江泊谦“嗯”了一声,才慢慢睁开眼,他声音中还带着明显的哑,“你都把我挤到床边了,不能怪我抱你啊!”
海容川转头看了一眼,他们俩抱住一起睡在床的右侧。他昨晚上睡的位置是在左侧,而本该在中间的海映江,正四仰八叉横在左侧。她脑袋钻在枕头下面,身上连被子都没有盖。
所以,是自己睡觉不老实?是自己先跑到了江泊谦这里?
江泊谦看着只穿个睡衣睡觉的女儿,心里有那么一瞬间的愧疚,“你把被子拉上来,给小孩盖点儿。”
海容川嘴跑到了脑子前面,“你怎么不拉?”但他还是使劲一扯把掉在地上的被子都拉了上来。
江泊谦又躺回床上,他依然抱着海容川没有松手。

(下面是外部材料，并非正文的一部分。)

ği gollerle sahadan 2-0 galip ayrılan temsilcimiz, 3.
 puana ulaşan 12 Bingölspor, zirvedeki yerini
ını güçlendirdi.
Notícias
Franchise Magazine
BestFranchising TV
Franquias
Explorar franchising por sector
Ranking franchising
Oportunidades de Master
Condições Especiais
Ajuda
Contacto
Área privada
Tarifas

他觉得自己应该是又离海容川近了一步,毕竟上次海容川发现自己被抱后,直接下床跑了。
这次,海容川竟然没有炸毛!
海容川给海映江盖好被子后,才注意到江泊谦胳膊还搂着他的腰,他又推了推,不耐烦地说,“松开!你还抱上瘾了?”
江泊谦没有反驳,也没有狡辩,直接把自己的胳膊抽了回去,“哦!抱歉,没注意。”
海容川见他那么配合,有种有火无处发的感觉,直接坐起身来。
江泊谦一转眼就看到了小卷毛柔韧的腰腹,一只胳膊就能完全圈住,他别开眼问:“才7点,不再睡会儿吗?”
“不睡了,我回学校。”海容川听着他温柔的语调,莫名有种两个人很亲密,已经在一起多年,且很相爱的感觉。

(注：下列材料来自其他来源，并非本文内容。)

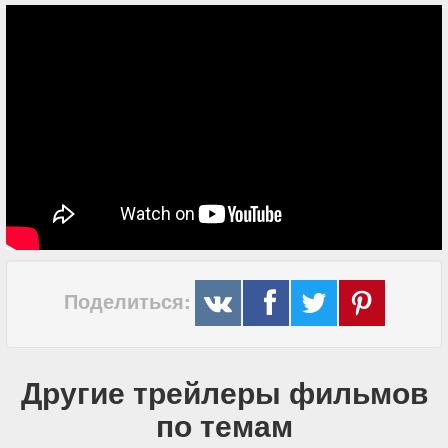
Поделиться:
Другие трейлеры фильмов
по темам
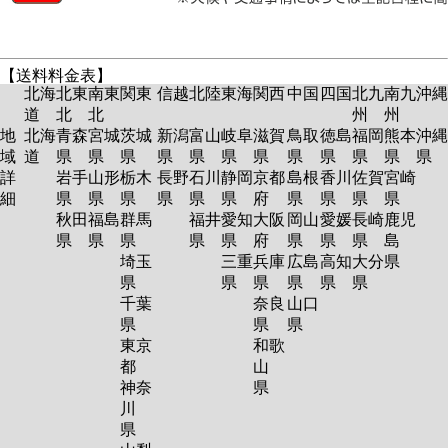
【送料料金表】
北海
北東
南東
関東
信越
北陸
東海
関西
中国
四国
北九
南九
沖縄
道
北
北
州
州
地
北海
青森
宮城
茨城
新潟
富山
岐阜
滋賀
鳥取
徳島
福岡
熊本
沖縄
域
道
県
県
県
県
県
県
県
県
県
県
県
県
詳
岩手
山形
栃木
長野
石川
静岡
京都
島根
香川
佐賀
宮崎
細
県
県
県
県
県
県
府
県
県
県
県
秋田
福島
群馬
福井
愛知
大阪
岡山
愛媛
長崎
鹿児
県
県
県
県
県
府
県
県
県
島
埼玉
三重
兵庫
広島
高知
大分
県
県
県
県
県
県
県
千葉
奈良
山口
県
県
県
東京
和歌
都
山
神奈
県
川
県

江泊谦也坐起身,揉揉头发,无奈道:“你可快点考完试吧!这也太折腾了,你平时不用每天这么拼吧!”
“不用,这是马上就要考试了。”海容川打开衣柜,发现里面的衣服种类很丰富,都是自己喜欢的款式。他拿了件白色羊绒衫,一条牛仔裤。一转头,看到江泊谦已经下床了。
海容川就问:“今天不是周天吗?你还要去上班?”
“不是啊!”江泊谦给两人挤了个牙膏,又把海容川的牙刷递给他,“我送你去学校。”
海容川看了那根牙刷好几秒才接过来,他不解地问:“你为什么要送我去学校?我可以打车过去。”
“什么为什么,送你去学校,不是理所当然的吗?”江泊谦说得很平常,当然他也是这么认为的。
他家里人也都保持着送爱人出门的习惯,不至于到他这里连传统都变了。
他奶奶如果需要单独出门,爷爷都会去送。等奶奶办完事之后,爷爷会自己去接或者让司机去接。
他妈妈经常去各地办展,每次出发时,他爸爸也会送妈妈去机场。他妈妈从外地回来的时候,不管多早或多晚,他爸爸都会去把人接回来。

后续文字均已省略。